The cobra vendor who sometimes relies on handouts to sustain the family says society has also failed to accept her as she finds it difficult in most cases to interact or let alone to get a place to stay.
“I have faced rejection from all angles in the society even with family members discriminating me because I have children with disability
“I’m even stigmatised and people won’t let me handle their food at public functions like funerals or weddings because I have children with disability,” adds Patients.
“The moment I mention that I have children with disabilities when I’m looking for a house, the landlord changes his or her mind and shifts goal posts even when they had earlier indicated that the accommodation was available.
“It’s as if I would be looking for free accommodation while just like any other tenant, I pay for the place. The only reason is that I have children with disability.
The 32-year-old chronicles the agony she has been through in life following the birth of the two but however thanks God for them.
“Life has not been easy for me but I have learnt to accept that portion God gave me. I love my children and I would trade them for anything. I love these two more (the ones with disabilities) because of the expulsion they continue to face in the society.
“All the two births have been followed by misery, at a time when I was supposed to be celebrating life; I was facing rejection and had to ponder on my next move after the birth.
“Every birth meant rejection first from my husband then family. When God blessed me with second child, who doesn’t have a disability, I thanked him for the comfort.
“Ndakati Mwari mandinyaradza. Whatever I have been through, I have still leant to count all my blessings and know life is from God,” she says.
Patience thank the Zimbabwe Parents of Handicapped Children Association chapter in Chitungwiza that has helped her with psychological support.
“I thank the mothers who are part of that group for the support they have given me. They have surely kept me going; they are like family to me.
“We have shared experiences and they stick closer than family,” she adds.
Although there are no available statistics for the condition in the country, Cerebral palsy is described as a disorder affecting muscle, movement and the ability to move in coordinated and purposeful way.
The condition remain unknown in the country with the children affected facing all forms of expulsion.
Chitungwiza Chief Executive Officer, Dr Obadiah Moyo bemoans the lack of rehabilitation facilities in the country’s major hospitals arguing that two thirds of children with CP have movement difficulties.
“They is need to raise awareness about cerebral palsy and to motivate efforts aimed at ensuring that persons with the condition have the same access to the basic needs of life and opportunities as anyone else.

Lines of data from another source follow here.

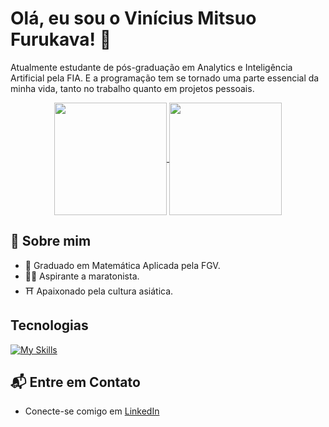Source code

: # Olá, eu sou o Vinícius Mitsuo Furukava! 👋

Atualmente estudante de pós-graduação em Analytics e Inteligência Artificial pela FIA. E a programação tem se tornado uma parte essencial da minha vida, tanto no trabalho quanto em projetos pessoais.

<div align="center">
  <a href="https://github.com/Mitysuo/github-readme-stats">
    <img height=180 align="center" src="https://github-readme-stats.vercel.app/api?username=Mitysuo&layout=compact&theme=vue-dark&show_icons=true&hide_border=true&count_private=true" />
  </a>
  <a href="https://github.com/Mitysuo/convoychat">
    <img height=180 align="center" src="https://github-readme-stats.vercel.app/api/top-langs?username=Mitysuo&layout=compact&theme=vue-dark&hide_border=true&langs_count=8&card_width=200" />
  </a>
</div>


## 🚀 Sobre mim

- 🔭 Graduado em Matemática Aplicada pela FGV.
- 🏃‍♂️ Aspirante a maratonista.
- ⛩️ Apaixonado pela cultura asiática.

## Tecnologias
[![My Skills](https://skillicons.dev/icons?i=py,vscode,sklearn,html,css,docker,git,github,latex,matlab,notion)](https://skillicons.dev)

## 📬 Entre em Contato

- Conecte-se comigo em [LinkedIn](https://linkedin.com/in/vinicius-furukava/)
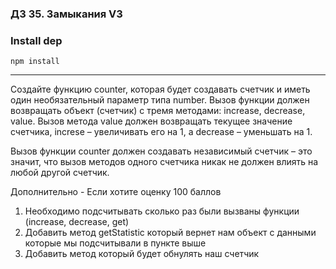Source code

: ### ДЗ 35. Замыкания V3

### Install dep

`npm install`

<hr>

Создайте функцию counter, которая будет создавать счетчик и иметь один необязательный параметр типа number. Вызов функции должен возвращать объект (счетчик) с тремя методами: increase, decrease, value.
Вызов метода value должен возвращать текущее значение счетчика, increse – увеличивать его на 1, а decrease – уменьшать на 1.

Вызов функции counter должен создавать независимый счетчик – это значит, что вызов методов одного счетчика никак не должен влиять на любой другой счетчик.

Дополнительно - Если хотите оценку 100 баллов

1. Необходимо подсчитывать сколько раз были вызваны функции (increase, decrease, get)
2. Добавить метод getStatistic который вернет нам объект с данными которые мы подсчитывали в пункте выше
3. Добавить метод который будет обнулять наш счетчик
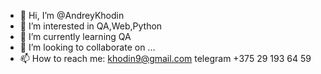 - 👋 Hi, I’m @AndreyKhodin
- 👀 I’m interested in QA,Web,Python
- 🌱 I’m currently learning QA
- 💞️ I’m looking to collaborate on ...
- 📫 How to reach me: khodin9@gmail.com telegram +375 29 193 64 59

<!---
AndreyKhodin/AndreyKhodin is a ✨ special ✨ repository because its `README.md` (this file) appears on your GitHub profile.
You can click the Preview link to take a look at your changes.
--->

“Services for rehabilitation are not available in hospitals yet most children born with the condition have difficulties with movement, affecting one or both arms and these people have difficulties in eating doing any daily activities.
“There is need for increased access to health and rehabilitation and other services and that persons with cerebral palsy should have a voice of their own,” he said.
Dr Moyo said the condition was caused due to complications at birth affecting the child’s posture with nerves being affected.
“It is a common physical disability in children marked by impaired muscle coordination (spastic paralysis and other disabilities caused by damage to the brain before or at birth,” he added.
Children with cerebral palsy face multiple bio-psychosocial challenges which are worsened by the fact that the situation is a lifetime condition which also affects their health and health-related quality of life.
Patience and many children with CP in Zimbabwe and worldwide face similar challenges daily while very little has been done in the country to make life bearable for people living with disabilities.
She hopes that the country could do more so that her children and many others in the same predicament could also find it easier to access basic services.
“I pray that the Government continues to prioritise children with disabilities so that they could also enjoy life just like their peers.
“I also call upon the society to stop the stigma and do the least they can to make life bearable. It is not by choice that I have these children and this could happen to any mother,” she says while cuddling her baby.